**DATA TO PROCESS**
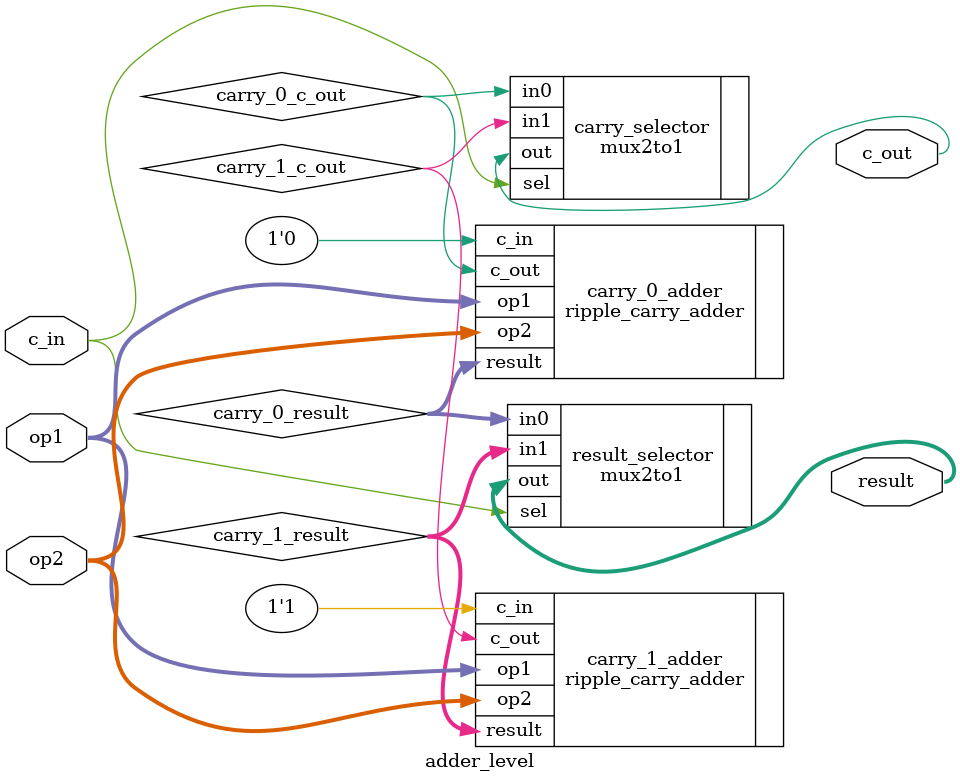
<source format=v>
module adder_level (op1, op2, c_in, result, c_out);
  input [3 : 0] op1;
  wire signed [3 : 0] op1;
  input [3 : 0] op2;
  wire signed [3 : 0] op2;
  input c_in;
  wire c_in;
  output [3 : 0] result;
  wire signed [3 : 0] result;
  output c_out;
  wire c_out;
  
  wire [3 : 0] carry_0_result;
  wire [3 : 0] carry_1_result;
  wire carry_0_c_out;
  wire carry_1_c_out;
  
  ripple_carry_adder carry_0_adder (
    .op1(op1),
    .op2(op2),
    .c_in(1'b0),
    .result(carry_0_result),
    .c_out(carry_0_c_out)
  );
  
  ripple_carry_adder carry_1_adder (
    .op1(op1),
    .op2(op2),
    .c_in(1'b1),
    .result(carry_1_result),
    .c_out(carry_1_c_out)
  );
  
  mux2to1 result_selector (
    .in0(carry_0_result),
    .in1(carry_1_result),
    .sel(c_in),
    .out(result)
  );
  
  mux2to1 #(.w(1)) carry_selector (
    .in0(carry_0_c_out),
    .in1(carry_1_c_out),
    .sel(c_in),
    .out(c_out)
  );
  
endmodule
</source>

**EXERCISE REQUIREMENTS**
Omit every picture while printing the data word for word.

**SOLVED PROBLEM**
<source format=v>
module adder_level (op1, op2, c_in, result, c_out);
  input [3 : 0] op1;
  wire signed [3 : 0] op1;
  input [3 : 0] op2;
  wire signed [3 : 0] op2;
  input c_in;
  wire c_in;
  output [3 : 0] result;
  wire signed [3 : 0] result;
  output c_out;
  wire c_out;
  
  wire [3 : 0] carry_0_result;
  wire [3 : 0] carry_1_result;
  wire carry_0_c_out;
  wire carry_1_c_out;
  
  ripple_carry_adder carry_0_adder (
    .op1(op1),
    .op2(op2),
    .c_in(1'b0),
    .result(carry_0_result),
    .c_out(carry_0_c_out)
  );
  
  ripple_carry_adder carry_1_adder (
    .op1(op1),
    .op2(op2),
    .c_in(1'b1),
    .result(carry_1_result),
    .c_out(carry_1_c_out)
  );
  
  mux2to1 result_selector (
    .in0(carry_0_result),
    .in1(carry_1_result),
    .sel(c_in),
    .out(result)
  );
  
  mux2to1 #(.w(1)) carry_selector (
    .in0(carry_0_c_out),
    .in1(carry_1_c_out),
    .sel(c_in),
    .out(c_out)
  );
  
endmodule
</source>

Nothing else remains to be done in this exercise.